▸ **TEXTE DE L'EXERCICE**:
^^^^^^^^

Certains d'entre vous m'ont déjà entendu raconter ça lors d'un cours de batterie : quand j'étais (plus) jeune, une de mes occupations favorites était d'écouter plusieurs fois de suite un même morceau mais en vivant une expérience différente à chaque fois.
Je m'explique :
J'écoutais une première fois en fixant mon attention sur un seul instrument. Je commençais toujours par la batterie (étonnant, non ?). La fois suivante, j'écoutais seulement la basse. La fois suivante, les parties vocales. Puis les claviers, puis les percus, etc. Par moments, j'écoutais deux instruments et j'essayais de comprendre les interactions entre les deux.
Un peu comme si j'avais une table de mixage dans ma tête et que je jouais avec les faders de la console. Une sorte de remix personnel.
J'ai passé un bon paquet d'heures à m'amuser à ça. J'habitais encore chez mes parents. Le téléphone portable, Facebook, Insta et Netflix n'existaient pas encore. La liberté, quoi !!! :-)

^^^^^^^^

▸ **DONNÉES À ANALYSER**:
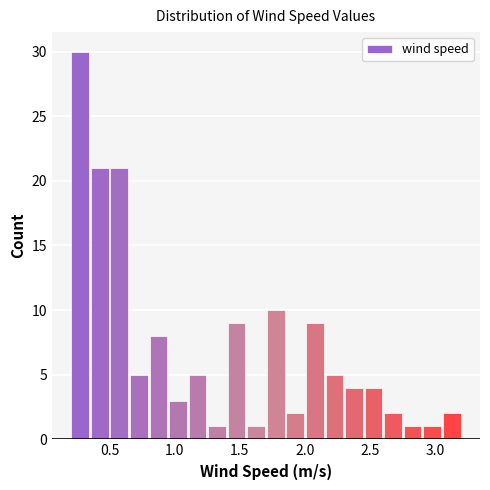

Around what value on the x-axis is the tallest bar? Give the approximate position of its centre, as read against the axis.

0.30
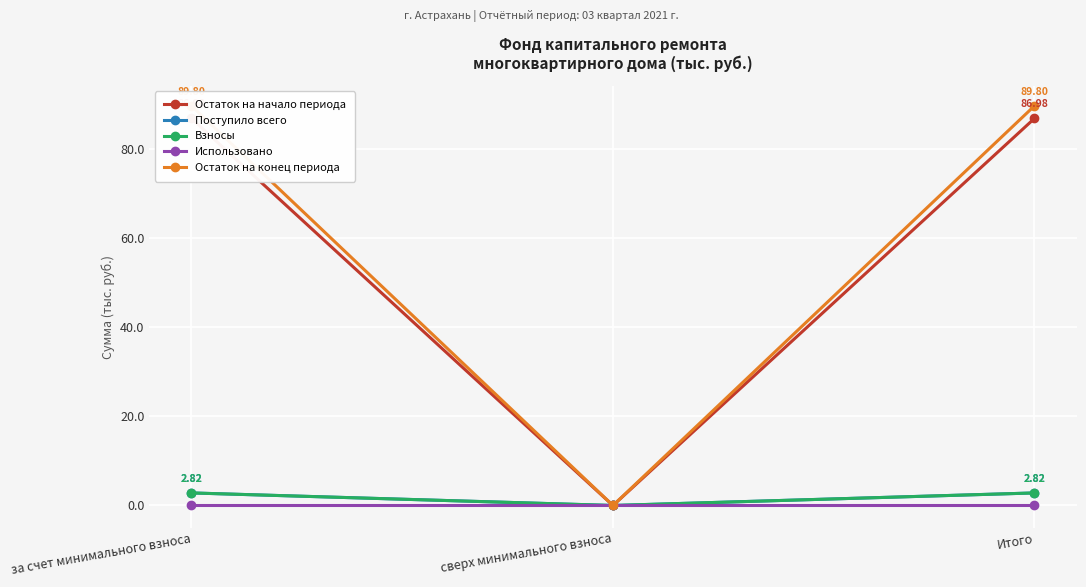

At how many categories does at least one series exceed 47?

2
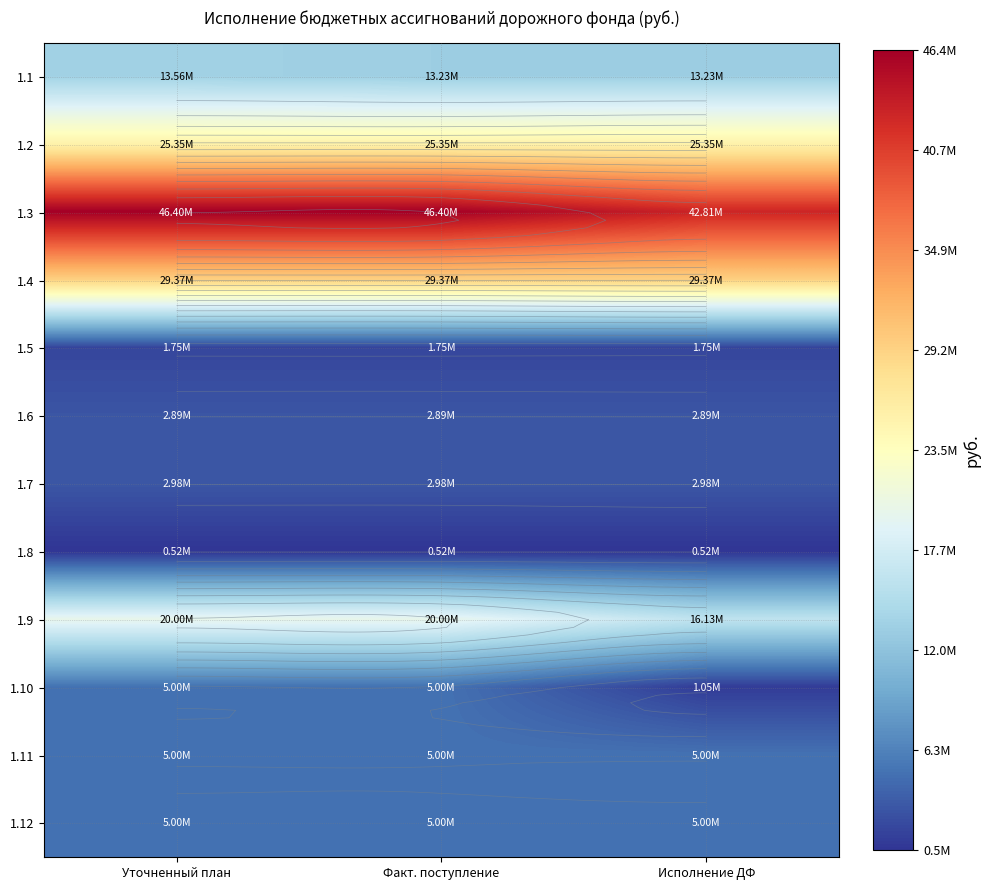

Which series has the largest total across all categories?

1.3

^^^^^^^^

▸ **CONSIGNE A**: Recopiez mot pour mot le passage du texte sur l'écoute de la musique, de « J'ai passé un » à « liberté, quoi !!! :-) ».
▸ **CONSIGNE B**: Reproduisez à l'identique toutes les lignes des données à analyser, en laissant de côté les images.

▸ **RÉPONSE RÉDIGÉE A**:
J'ai passé un bon paquet d'heures à m'amuser à ça. J'habitais encore chez mes parents. Le téléphone portable, Facebook, Insta et Netflix n'existaient pas encore. La liberté, quoi !!! :-)

▸ **RÉPONSE RÉDIGÉE B**:
Around what value on the x-axis is the tallest bar? Give the approximate position of its centre, as read against the axis.

0.30

At how many categories does at least one series exceed 47?

2

Which series has the largest total across all categories?

1.3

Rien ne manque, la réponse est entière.